9, today my girlfriend came to my house, after eating we sat there chatting, my mother told her about all kinds of things when I was a child, and then talked about the rise, my mother had to take out the photo album when I was a child to show my girlfriend the photos of my childhood (there are 7-8 years have not been turned over), and then I will see my father does not speak... I thought it was... Until we looked at it and turned over a pile of hundred dollar bills...

10. Today, I confessed to the student who has been pursuing for half a year, and the student bowed her head and said: "Answer me a question, let me be satisfied with it and promise you!" She thought for a moment and said with a flushed face: "If I am your girlfriend, what do you most want me to accompany you?" I replied without hesitation: "Of course, we are playing the ranking together!" "She gave me a slap, turned her head and left, I was stunned in the same place for half a day to understand, it turned out that she hated me for being low!

1 Asked a brother for dinner today and he said, "My girlfriend is here too." I said, "Bring it on, and by the way, help you with the check!" "See his girlfriend, the skin is very white!" I said, "Your girlfriend is so white!" The brother said directly, "No matter how white there is black!" ”
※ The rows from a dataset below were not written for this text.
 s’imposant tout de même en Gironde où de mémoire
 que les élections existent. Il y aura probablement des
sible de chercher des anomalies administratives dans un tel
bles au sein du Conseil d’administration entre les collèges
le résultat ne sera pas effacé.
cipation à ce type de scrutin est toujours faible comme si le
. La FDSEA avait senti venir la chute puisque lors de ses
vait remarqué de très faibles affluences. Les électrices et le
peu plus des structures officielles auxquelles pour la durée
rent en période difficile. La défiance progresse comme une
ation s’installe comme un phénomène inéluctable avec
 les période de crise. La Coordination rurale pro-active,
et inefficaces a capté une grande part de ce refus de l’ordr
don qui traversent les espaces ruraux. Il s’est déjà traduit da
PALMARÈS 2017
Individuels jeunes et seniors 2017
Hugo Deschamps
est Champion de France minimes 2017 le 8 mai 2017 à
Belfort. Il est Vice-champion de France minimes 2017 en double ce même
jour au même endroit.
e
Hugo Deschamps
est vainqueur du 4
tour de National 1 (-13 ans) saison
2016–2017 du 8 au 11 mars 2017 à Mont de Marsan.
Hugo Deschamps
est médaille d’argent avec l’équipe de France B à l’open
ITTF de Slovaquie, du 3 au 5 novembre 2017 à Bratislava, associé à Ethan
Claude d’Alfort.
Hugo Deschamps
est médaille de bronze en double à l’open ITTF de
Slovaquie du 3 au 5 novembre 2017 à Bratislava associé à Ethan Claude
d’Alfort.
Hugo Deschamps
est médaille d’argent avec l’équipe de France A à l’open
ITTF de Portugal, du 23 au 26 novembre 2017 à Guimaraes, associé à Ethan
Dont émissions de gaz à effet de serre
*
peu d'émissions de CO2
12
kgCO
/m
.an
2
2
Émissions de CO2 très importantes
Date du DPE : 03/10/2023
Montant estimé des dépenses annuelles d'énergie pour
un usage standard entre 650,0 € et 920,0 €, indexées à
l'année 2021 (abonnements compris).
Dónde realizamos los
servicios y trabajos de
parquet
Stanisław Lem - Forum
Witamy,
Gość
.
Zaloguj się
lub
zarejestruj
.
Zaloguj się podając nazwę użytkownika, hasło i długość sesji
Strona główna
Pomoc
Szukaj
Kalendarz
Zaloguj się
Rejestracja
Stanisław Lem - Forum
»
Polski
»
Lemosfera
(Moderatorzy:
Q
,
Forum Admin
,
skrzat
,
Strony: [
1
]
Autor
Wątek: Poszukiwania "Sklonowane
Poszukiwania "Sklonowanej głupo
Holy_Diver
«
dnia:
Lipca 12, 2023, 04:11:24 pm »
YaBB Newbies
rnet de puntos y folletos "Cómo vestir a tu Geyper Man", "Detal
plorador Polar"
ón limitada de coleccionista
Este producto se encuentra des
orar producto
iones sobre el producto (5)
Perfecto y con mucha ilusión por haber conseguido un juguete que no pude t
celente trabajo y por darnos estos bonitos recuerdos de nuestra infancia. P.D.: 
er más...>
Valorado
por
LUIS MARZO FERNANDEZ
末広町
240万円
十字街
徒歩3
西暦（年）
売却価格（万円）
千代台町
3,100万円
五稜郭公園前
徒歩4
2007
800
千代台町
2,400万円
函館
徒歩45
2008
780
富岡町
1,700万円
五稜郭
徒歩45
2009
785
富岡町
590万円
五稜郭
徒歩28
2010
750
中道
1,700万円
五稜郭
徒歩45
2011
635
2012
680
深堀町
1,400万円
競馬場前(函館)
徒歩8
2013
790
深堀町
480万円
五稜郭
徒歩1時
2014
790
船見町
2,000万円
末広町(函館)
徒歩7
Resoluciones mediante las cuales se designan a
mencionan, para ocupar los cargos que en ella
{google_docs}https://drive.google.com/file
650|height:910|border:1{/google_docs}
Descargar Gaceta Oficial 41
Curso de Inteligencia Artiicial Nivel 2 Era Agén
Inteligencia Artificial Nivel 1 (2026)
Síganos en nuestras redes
12, today by the subway, more people stand by the door, up a small couple, the little boy pulled me away, you are right, take me as a girlfriend, has been walking seven or eight meters, not his girlfriend shouted that he has the meaning of pulling me home, I just want to say, my wrist has your girlfriend two thick, weight is also one hundred and six, you do not feel?

13, see the little niece, the old man's first words are: "How is the exam?" I want to pass on this pain from generation to generation. The little niece replied: My boyfriend and I did not do well in the exam. Uncle what about your girlfriend? After I listened, I reached out and gently pinched the little niece's face, then smiled and said, "She just kissed you...
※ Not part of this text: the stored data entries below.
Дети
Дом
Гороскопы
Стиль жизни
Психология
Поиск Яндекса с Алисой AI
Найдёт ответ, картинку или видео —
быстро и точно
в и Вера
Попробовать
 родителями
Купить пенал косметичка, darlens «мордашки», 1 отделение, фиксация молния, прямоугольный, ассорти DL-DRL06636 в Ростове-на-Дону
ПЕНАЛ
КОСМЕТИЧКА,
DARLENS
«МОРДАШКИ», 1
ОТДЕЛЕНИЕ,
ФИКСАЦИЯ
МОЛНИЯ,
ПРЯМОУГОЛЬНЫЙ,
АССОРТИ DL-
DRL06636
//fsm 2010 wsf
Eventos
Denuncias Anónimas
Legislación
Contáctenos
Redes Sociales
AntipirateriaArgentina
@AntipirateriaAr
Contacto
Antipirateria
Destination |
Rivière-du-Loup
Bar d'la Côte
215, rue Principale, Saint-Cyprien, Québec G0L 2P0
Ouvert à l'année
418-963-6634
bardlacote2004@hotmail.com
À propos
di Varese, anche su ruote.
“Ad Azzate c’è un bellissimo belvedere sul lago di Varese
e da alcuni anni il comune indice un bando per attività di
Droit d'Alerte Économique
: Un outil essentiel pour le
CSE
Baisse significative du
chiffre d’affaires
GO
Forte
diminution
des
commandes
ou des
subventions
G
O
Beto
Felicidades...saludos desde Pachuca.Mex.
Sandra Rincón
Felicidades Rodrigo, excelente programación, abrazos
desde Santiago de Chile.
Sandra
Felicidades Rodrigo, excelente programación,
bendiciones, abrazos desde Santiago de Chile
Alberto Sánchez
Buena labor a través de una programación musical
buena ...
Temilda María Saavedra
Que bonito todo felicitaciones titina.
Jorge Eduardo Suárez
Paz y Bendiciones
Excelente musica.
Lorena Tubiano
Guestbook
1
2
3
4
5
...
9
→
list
14, seeing this news, I was suddenly excited, felt that my peach blossoms were transported, but suddenly calmed down and thought: the boss gives me a monthly salary of 20,000 yuan, if her daughter is my girlfriend, then the boss can not pay me a salary, I think this must be the boss in order to save my salary out of the plan, haha, fortunately I read through. So I replied three words: "No."